These Easy Gluten Free Baked Chicken Taquitos are stuffed with Mexican style chicken, cheese and salsa then are rolled up and baked until crispy. They make a delicious appetizer or family-friendly weeknight meal!
Chicken Taquito Ingredients
The ingredient list is simple! Here's what you'll need:
- Gluten-Free Tortillas. Mission GF wraps are easily found in most grocery stores. I also love Siete Foods for a grain-free option that are also found in most large stores.
- Shredded Chicken. Any cooked chicken will work. I often use rotisserie chicken for a shortcut (Costco’s are labeled gluten-free and inexpensive too!) and I always use the leftover meat and bones to make homemade chicken broth.
- Cheddar cheese. If you need a dairy-free option, use your favorite kind, or you can leave it out completely.
- Cream cheese, softened. For a dairy-free option, Kite Hill is the best! Definitely don't skip out on the cream cheese since it helps create the creamy filling.
- Salsa. your favorite kind.
- Spices. chili powder, cumin, garlic powder, salt and pepper. These spices give the taquitos a classic mexican-insoired flavor.
Make sure you have lots of toppings for serving! Here are some suggestions:
- shredded lettuce
- fresh salsa
- chopped cilantro
How to Make these Chicken Taquitos
- Mix filling. Add shredded chicken, cream cheese, salsa to a mixing bowl and mix well. Add seasonings and stir well to combine.
- Fill. Place a large spoonful of filling in a line along each tortilla and roll tightly. If the tortillas you are using seem to be cracking or breaking while rolling, prep them first by warming for about 15 – 30 seconds on each side until soft and pliable.
- Bake Taquitos. Preheat oven to 425.
Brush the taquitos lightly with oil. Bake for 20-25 minutes or until they are browned and crispy.
Have you tried this recipe? Be sure to tag me on instagram @thrivingglutenfree so I can see how it turned out!

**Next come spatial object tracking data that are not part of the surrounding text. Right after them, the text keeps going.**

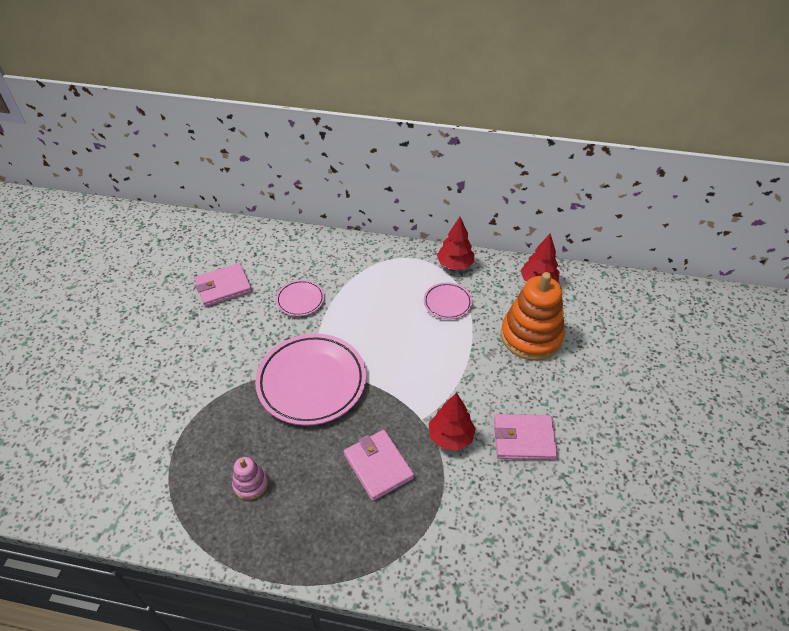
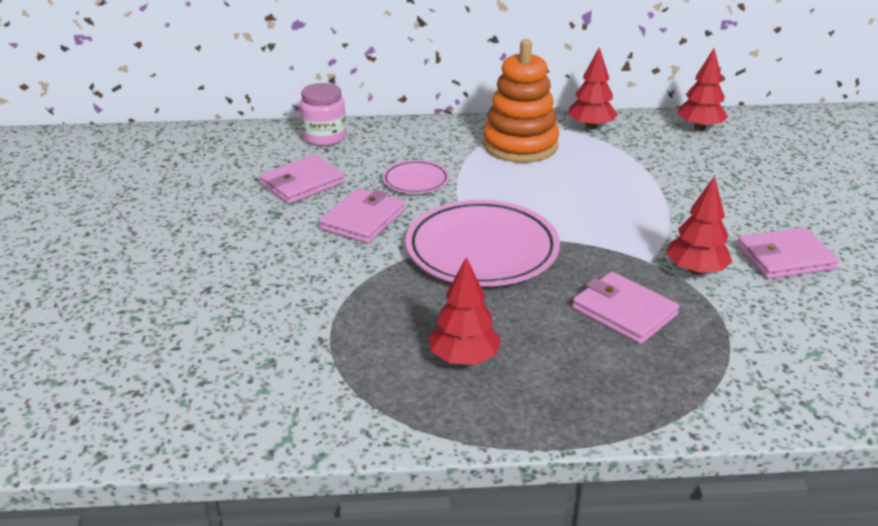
camera: 15 degrees left, 15 degrees down
(247, 333) = (363, 220): none -> pink wallet
(250, 484) = (464, 358): pink stacking toy -> red tree
(259, 241) = (324, 137): none -> pink jar
(447, 303) = (605, 158): pink plate -> none
(531, 336) = (726, 172): orange stacking toy -> orange stacking toy (520, 145)

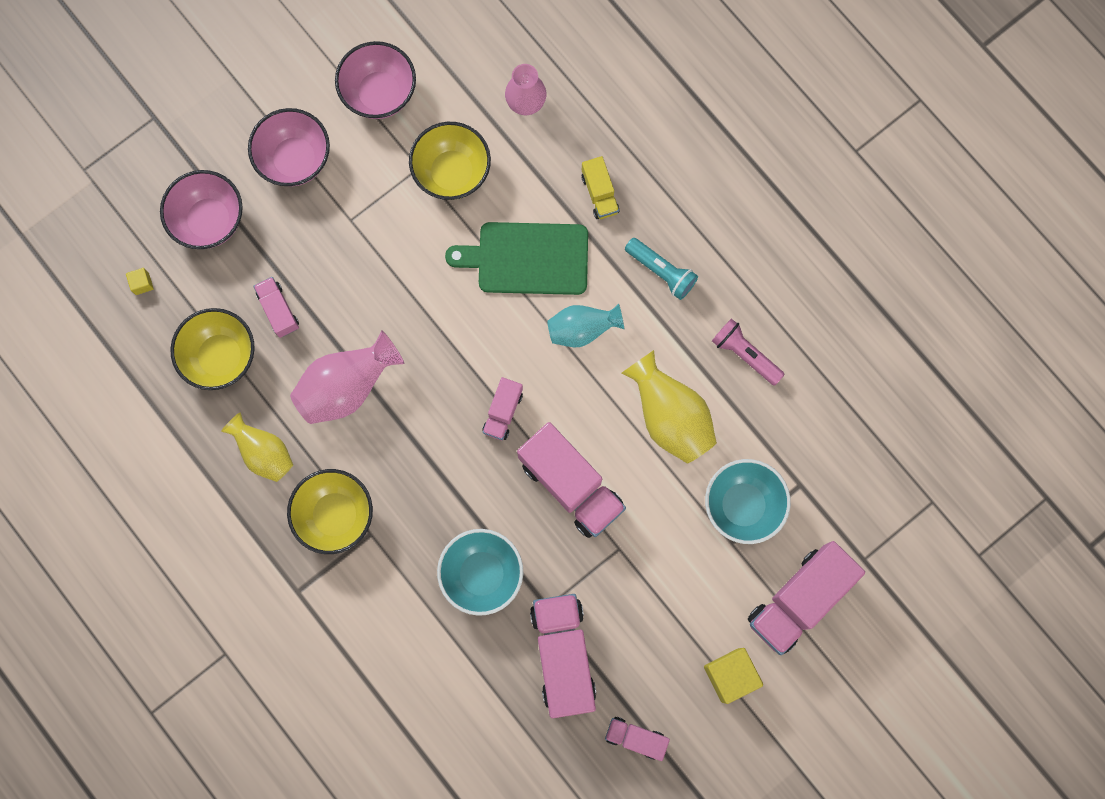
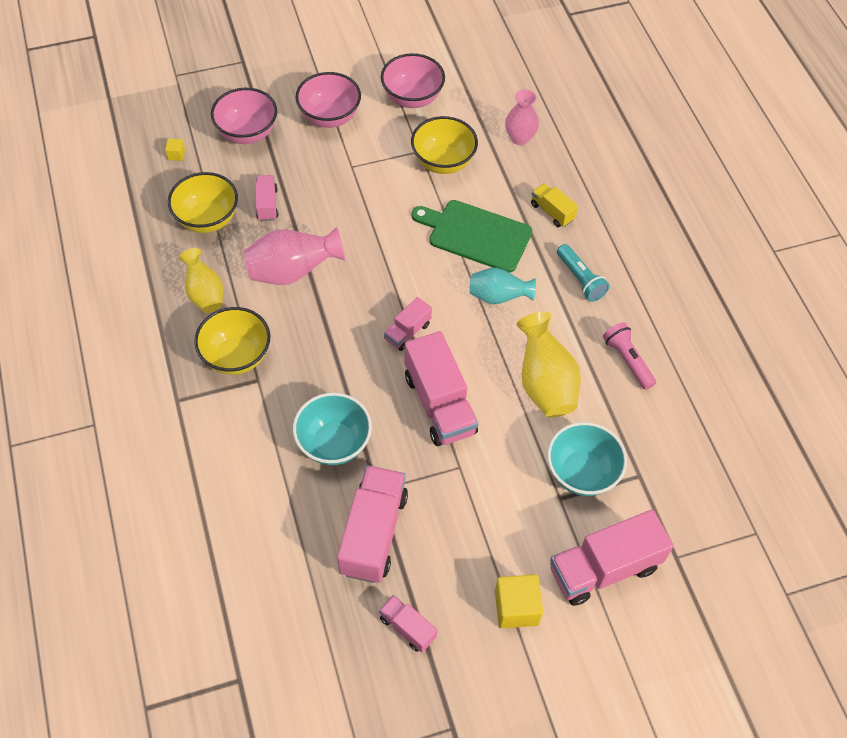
camera: 20 degrees right, 20 degrees down
(599, 194) = (552, 212): yellow truck -> yellow truck turned 135 degrees clockwise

Easy Gluten Free Baked Chicken Taquitos
- 6-8 Gluten Free Flour Tortillas depending on size.
- 2 cups Shredded Chicken Take a shortcut by using already cooked rotisserie chicken.
- 1 teaspoon Chili Powder
- 1 teaspoon Cumin
- ½ teaspoon Garlic Powder
- ½ teaspoon Salt
- ½ cup Salsa
- 1 cup Shredded Cheese
- 4-6 oz Cream Cheese softened
Optional Toppings for Serving
- Shredded lettuce
- Chopped Cilantro
- Fresh Salsa
- Preheat oven to 425°.
- In a bowl, mix together the shredded chicken, spices, cream cheese, salsa and shredded cheese.
- Fill each tortilla with ¼ cup of the chicken mixture then roll up tightly. Lay each tortilla seam down on a baking sheet and brush each one lightly with oil. *If you find that the tortillas you are using are cracking or breaking, heat tortillas first according to package directions.Usually in a skillet over medium-high heat about 10 - 15 seconds per side until the tortillas become more pliable.
- Bake for about 20 minutes or until taquitos are browned and crispy.
- Serve with your favorite toppings-shredded lettuce, guacamole and/or salsa are great options!